If AI tools are part of the standard toolkit for the person skilled in the art, this raises questions about where the threshold for inventive step should be set. Views on the inventive step threshold may change if the whole process of invention only involves AI, with no human input.
13. Does or will AI challenge the level of inventive step required to obtain a patent? If yes, can this challenge be accommodated by current patent law?
14. Should we extend the concept of “the person skilled in the art” to “the machine trained in the art”?
UK law defines the activities under the control of a patent owner and those carried out without the consent of the patent owner which will infringe a patent. The law only recognises “a person” as infringing a patent. It does not set out how liability works when a person is not involved.
Infringing activities (s60(1) of the Act) include the making or using of a product or a process. The activity must occur in the territory of the UK. It is only an infringement to use a patented process if the infringer knows that it is an infringement. The law assumes that people can predict when their actions will infringe somebody else’s rights. For infringement of patented products there is no need to establish knowledge.

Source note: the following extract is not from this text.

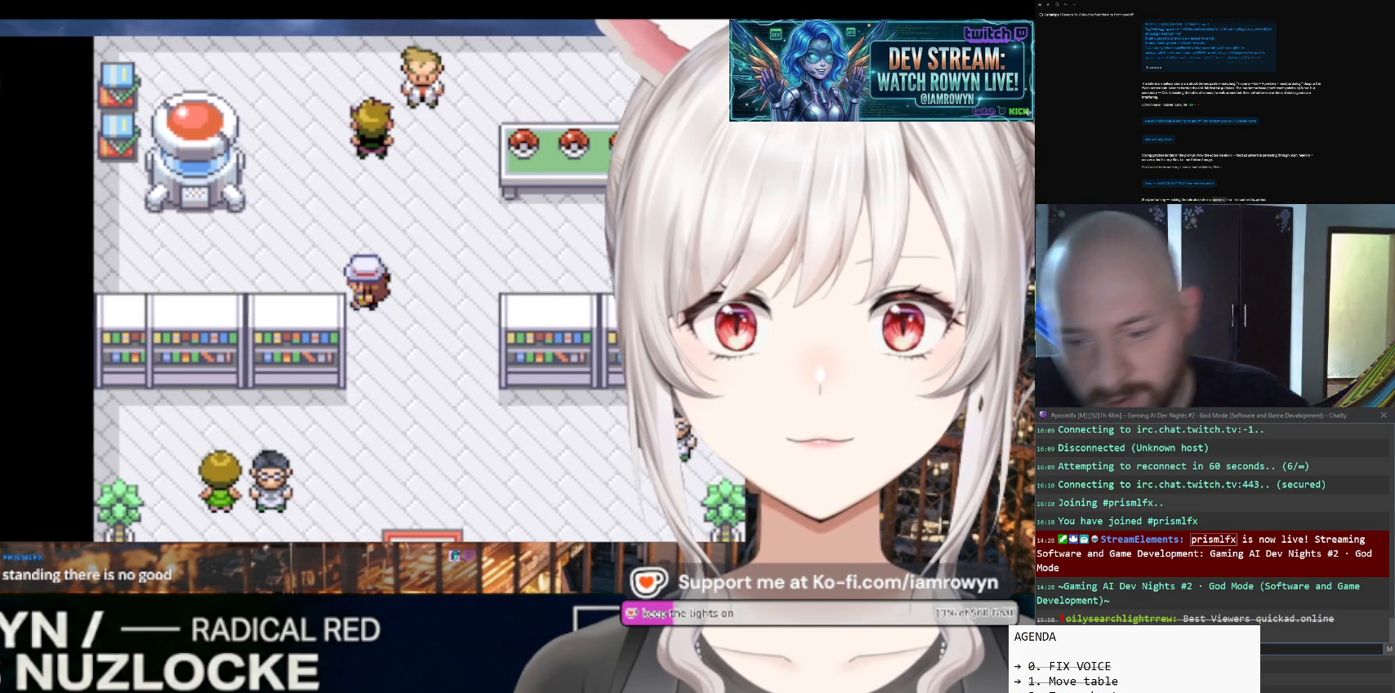
{"buttons": ["DPAD_LEFT"], "events": []}
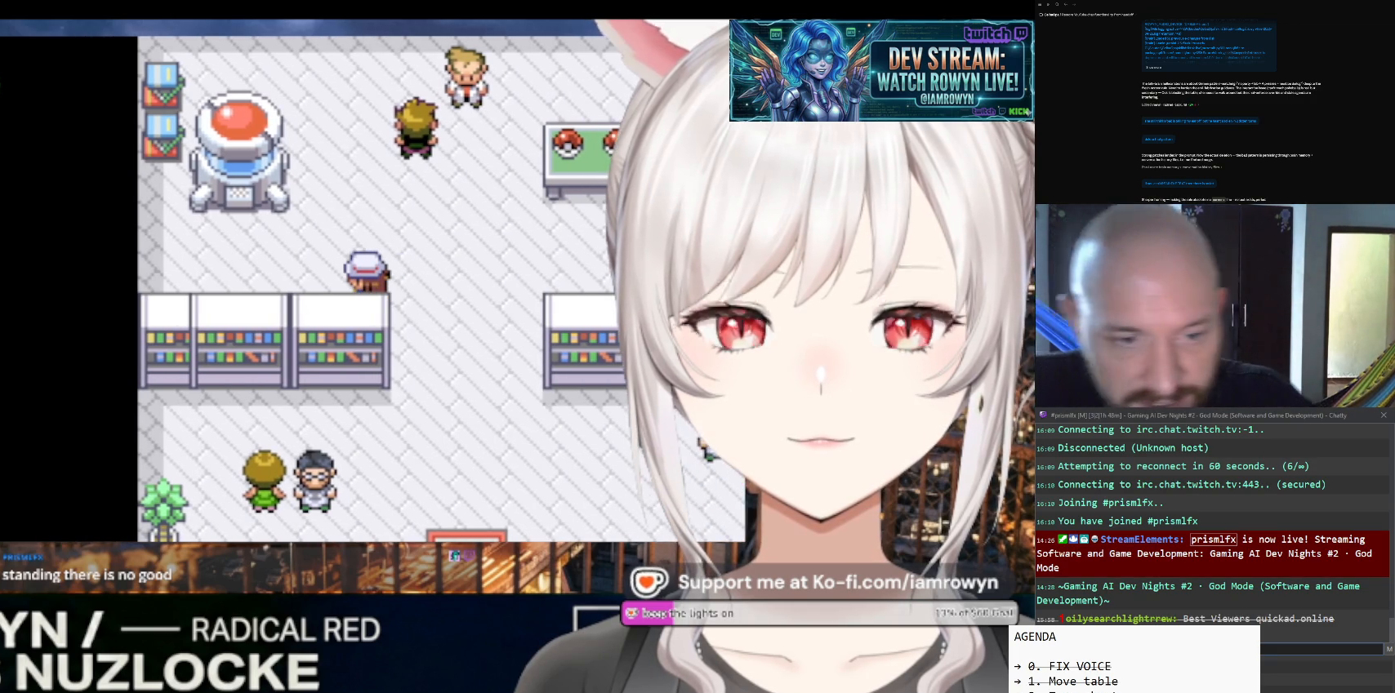
{"buttons": ["DPAD_LEFT"], "events": []}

With the increasing use of AI, there is the increased chance of patent infringement by an AI machine rather than a human. This could raise a number of issues.
Discouraging the use of AI to infringe patents means we must consider who should be held responsible for any infringing actions. It is not obvious that naming the AI itself would achieve this. If a person is to be held liable it is not immediately clear who this should be. There may be a number of humans behind infringement by AI including the developer, the manufacturer, the owner or the product end user.
Knowledge is not a requirement for infringement of a patent. With the increasingly independent operation of AI systems, the human behind the AI may be unaware that they are infringing a patent. There may be resource and reputational considerations for patent holders if the law holds legally unsophisticated individuals liable for infringement. This may suggest that the AI developer or manufacturer, who have made money from the sale of the AI, is accountable.
The question of legal liability for the actions of AI is being considered much more widely than just in the area of IP. For example, for damage that may be caused by autonomous vehicles. The wider legal approach will have to be taken into account when considering liability of patent infringement by AI, for example, if AI is recognised as a legal person or the provision of compulsory insurance or contractual terms to deal with the damage caused when AI acts autonomously.
15. Who is liable when AI infringes a patent, particularly when this action could not have been predicted by a human?
There is also the question of how to establish whether a patent has been infringed. This could be a problem if AI processing occurs in a black box. It may be difficult, if not impossible, for the patent holder to work out if AI used a process protected by their patent. The patent holder may not be able to prove infringement without a court order requiring a third person to reveal information. The courts do not freely grant orders requiring significant disclosure because their decisions balance the rights and interests of all parties.
There could be a further issue trying to establish if the AI black box process has infringed a patent. An infringing act must take place in the territory in which the right applies. If an AI’s neural network extends across different territories, in the cloud or on servers, it may be difficult to establish whether the AI process has infringed in a particular territory.
There is the risk that these problems increase the likelihood of litigation. Alternatively, AI inventors could choose to avoid the use of the patent system altogether and rely on other means of protection, such as trade secrets.
16. Could there be problems proving patent infringement by AI? If yes, can you estimate the size and the impacts of the problem?